If anti-Catholicism is the work of liberals, these guys should have no truck with it. Yet when the Pope visits Greece, the event sparks massive protests and a political scandal in that Orthodox country. The resurgent Russian Orthodox Patriarch Alexy II—when he's not fighting off Harry Potter or spending time in an insane asylum—pressures the Putin administration to kick Catholic priests out of the country and uses his status as head of a state religion to prevent the Pope from setting foot in Russia. In the early 1990s, the Orthodox Serbs lost no chance to kill Catholic Croats in the disintegrating Yugoslavia. There are historical reasons for the animosities, but these can't be called acts of dissent. They're acts of anti-Catholicism.
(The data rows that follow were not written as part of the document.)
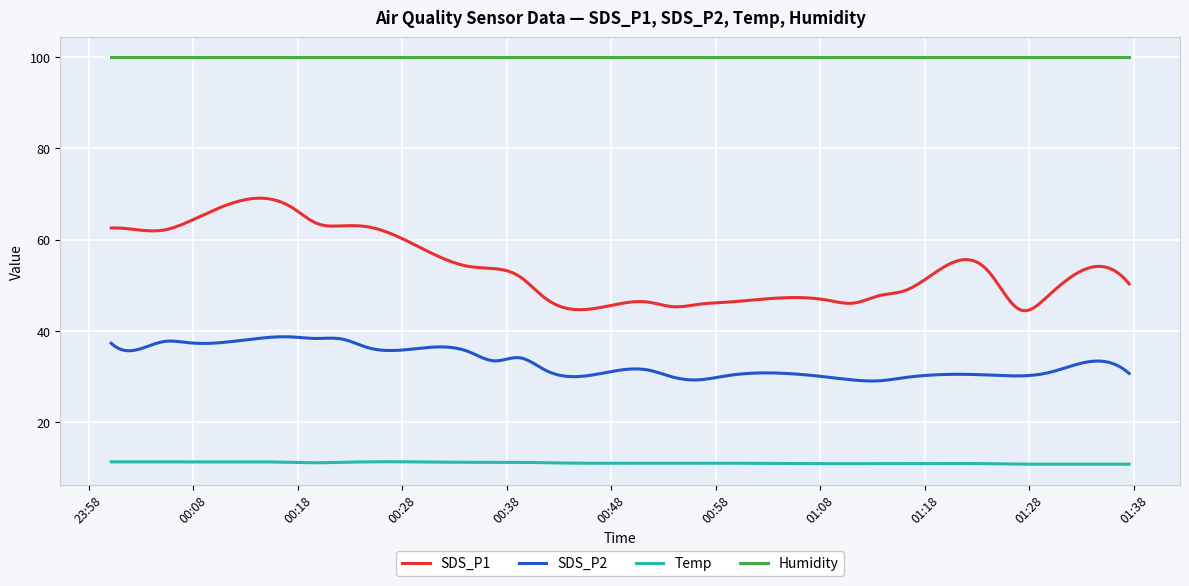

Does the chart display data point markers on the line(s)?

No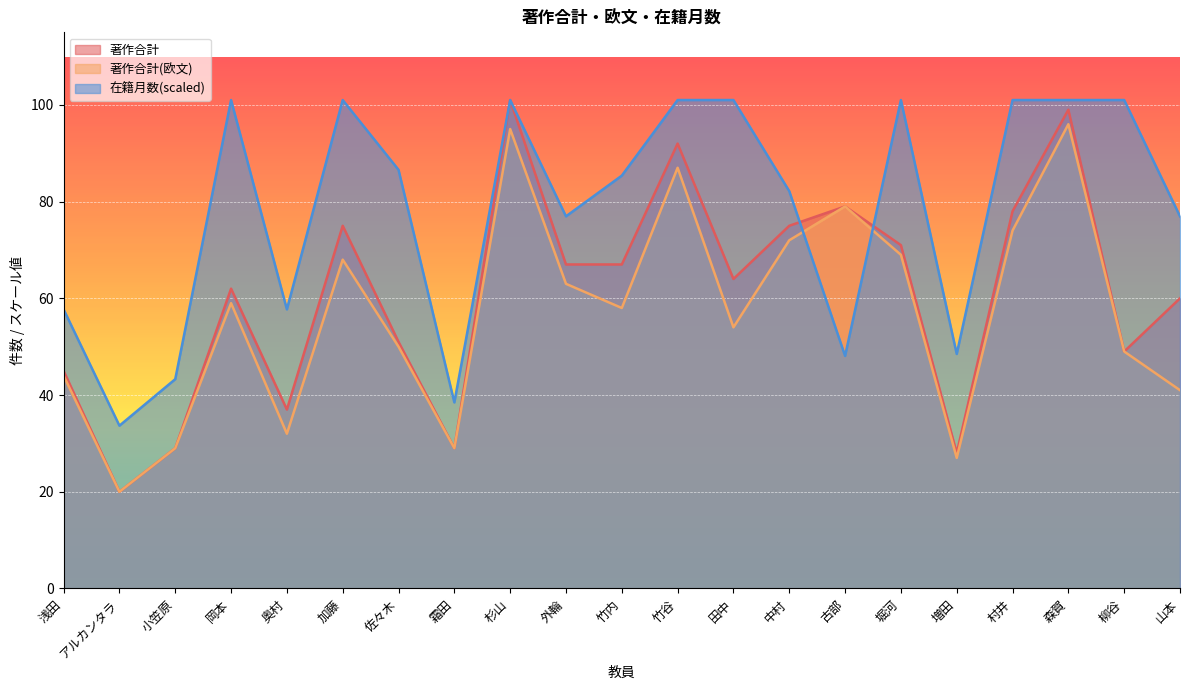

What is the difference between the 在籍月数 values at 中村 and 村井?

18.8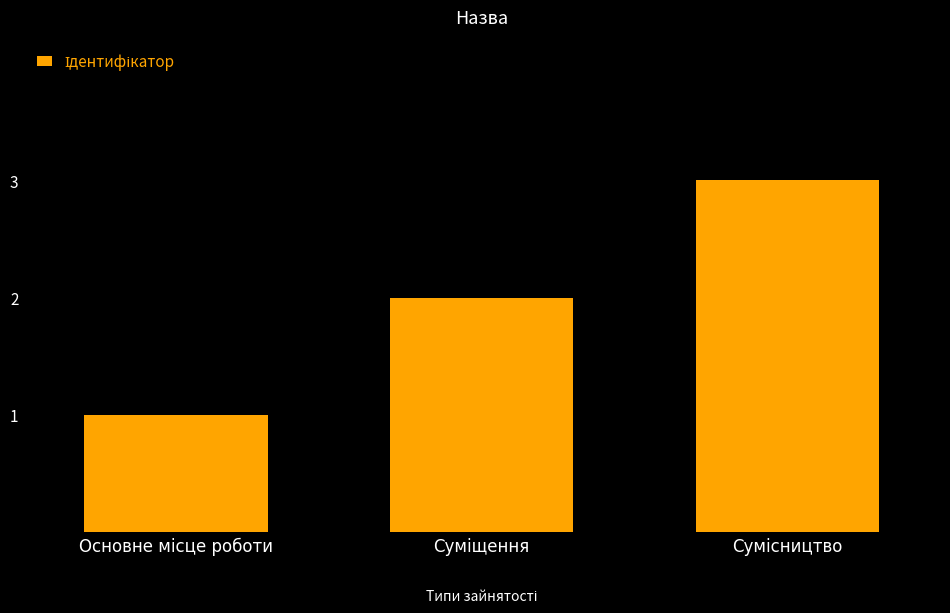

What is the sum of all values?

6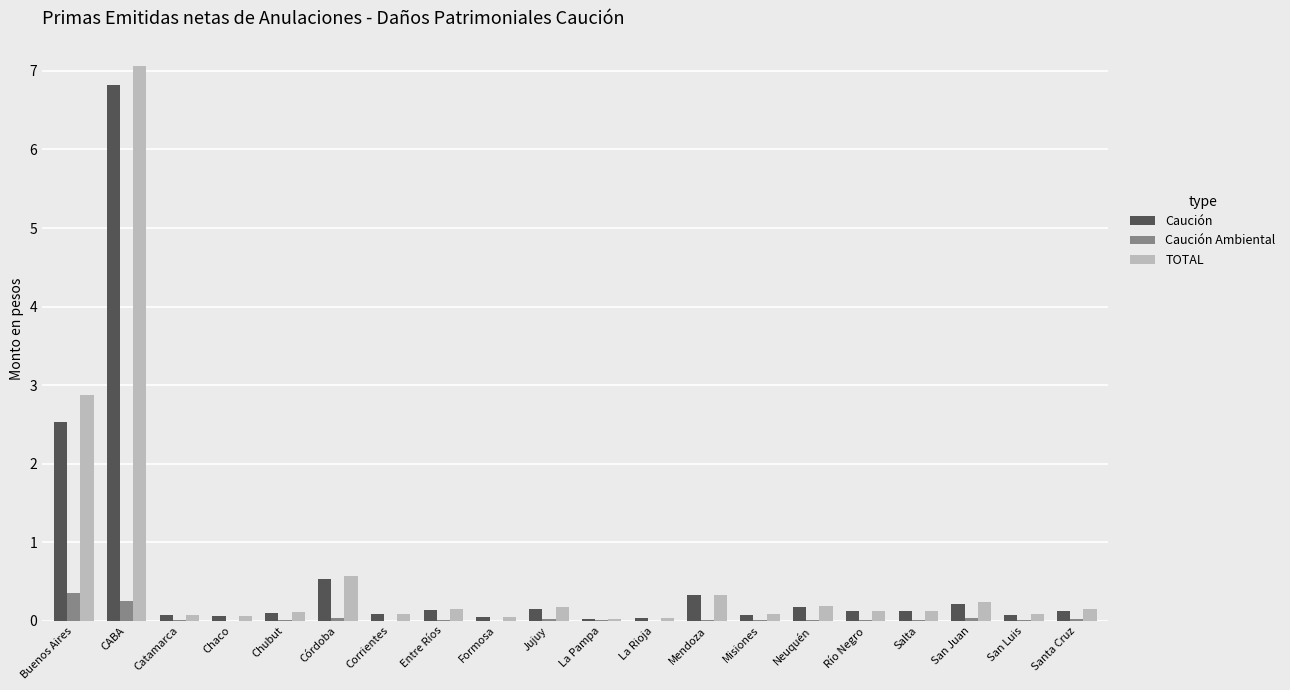

What is the maximum value for Caución?

6.8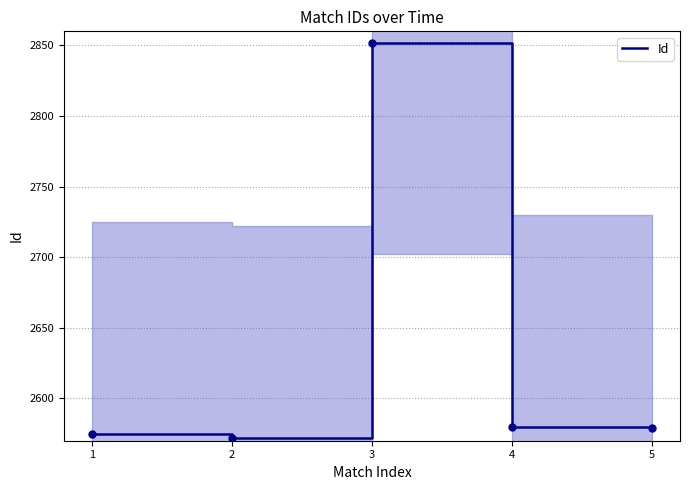

Is this an area chart (filled region under the line)?

No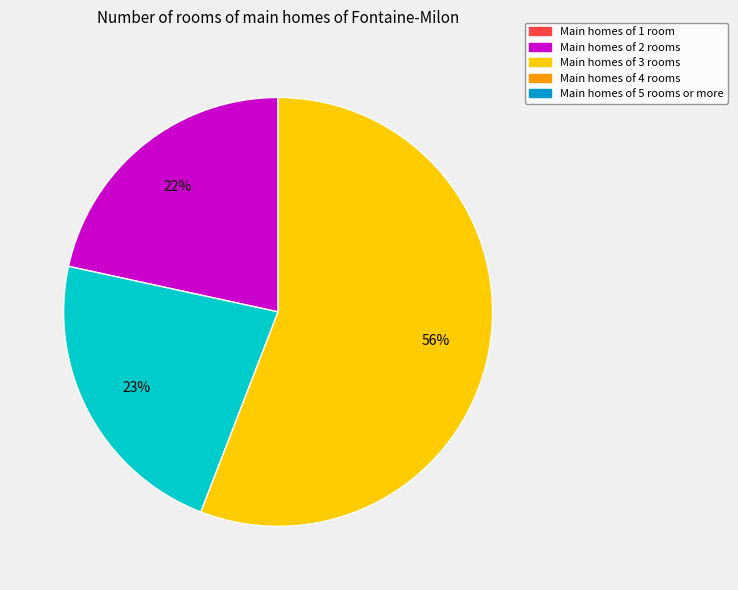

To the nearest percent, what is the average slice percentage?

33%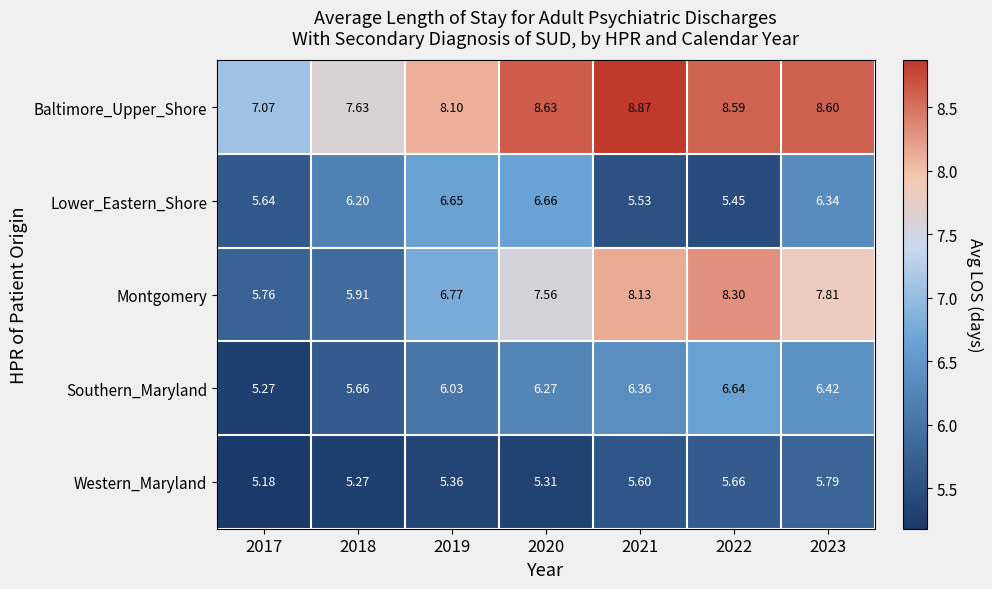

What is the total value across all series at 2023?

35.0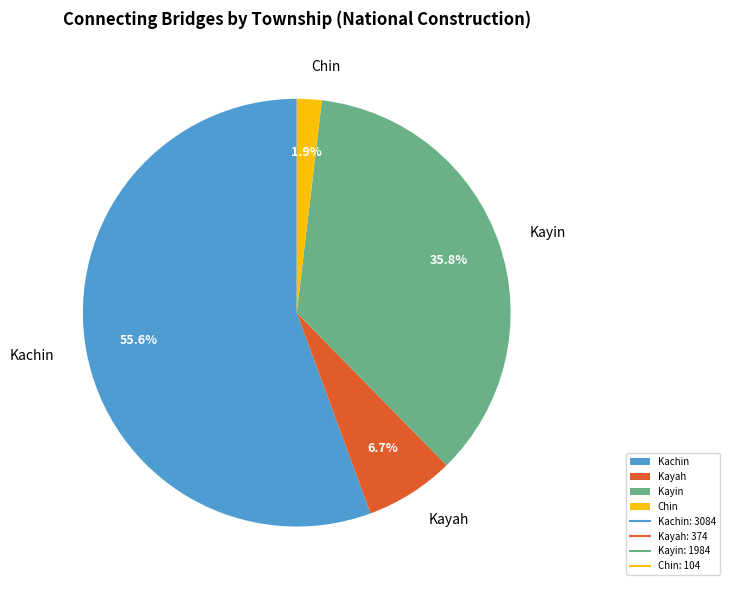

Which has a higher value, Kayah or Kayin?

Kayin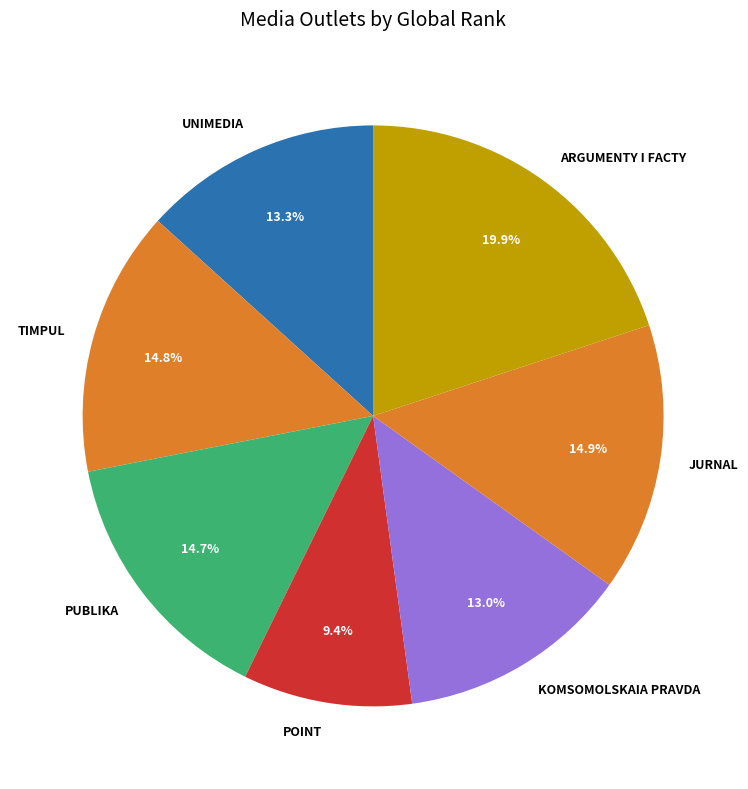

What is the ratio of the value at KOMSOMOLSKAIA PRAVDA to the value at UNIMEDIA?

1.0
Is the rap that the Catholic Church is too liberal a fair accusation? If we leave the arena of sexual matters where liberal dissenters and the proponents of the New Anti-Catholicism do most of their squabbling, it's striking how poor the case for the Catholic Church's "conservatism" really is. On economic matters, the Pope is a Keynesian at best. Environmentalists had reason to cheer the 1991 encyclical letter Centesimus Annus. As for private property rights, the Catechism of the Catholic Church pays due respect, but then teaches us, for example: "The right to private property…does not do away with the original gift of the earth to the whole of mankind. The universal destination of goods remains primordial…" To the extent that support for the invasion of Iraq was identified or misidentified as a conservative trait, the Catholic Church greatly disappointed conservatives. (Indeed, when a pro-war columnist wrote an article dripping with oily anti-Catholic innuendo, the heralds of the New Anti-Catholicism remained tellingly silent.) Nostalgic Cold Warriors are still fond of inflating the Pope's role in the collapse of the USSR, but experts know it was really the Blessed Virgin Mary who KO'd the Soviets.

It's more accurate to say the Catholic Church, as its very name indicates, is a big-tent synthesis, an attempt to include many, and preferably all, Christian factions, no matter how wildly they may disagree. Inevitably, this means there are many cases of averted eyes, agreements to disagree, topics left undiscussed for the sake of peace. (Even Father Phelan, in the homily mentioned at the beginning of this article, made clear that he was not addressing the content of the Vatican's gay marriage document, merely its tone.) The call to be conciliatory or "pastoral" in all relations (even to the point of failing to police sex offenders within its own ranks) is one that the Catholic Church heeds more often than not. So the Pope can disagree with the Orthodox on dogmatic matters while still reaching out to them. Mel Gibson has some outré ideas but should not be needlessly antagonized. Latin mass zealots may make vicious fun of the church, but they should be encouraged to return. Gays are disordered in their natures, but we still want them coming to church.

In this context, the wild accusations and condemnatory language employed by the chicken littles of the New Anti-Catholicism stand out as especially poorly chosen. That the anti-anti-Catholics are airing an intramural fight, that their strident manner may actually be hurting the church they claim to defend, is a matter for Catholics to worry about. That they depict these tiffs in terms involving religious tolerance, freedom of conscience and cooked-up scares about bigotry in contemporary America is something that should concern the rest of us.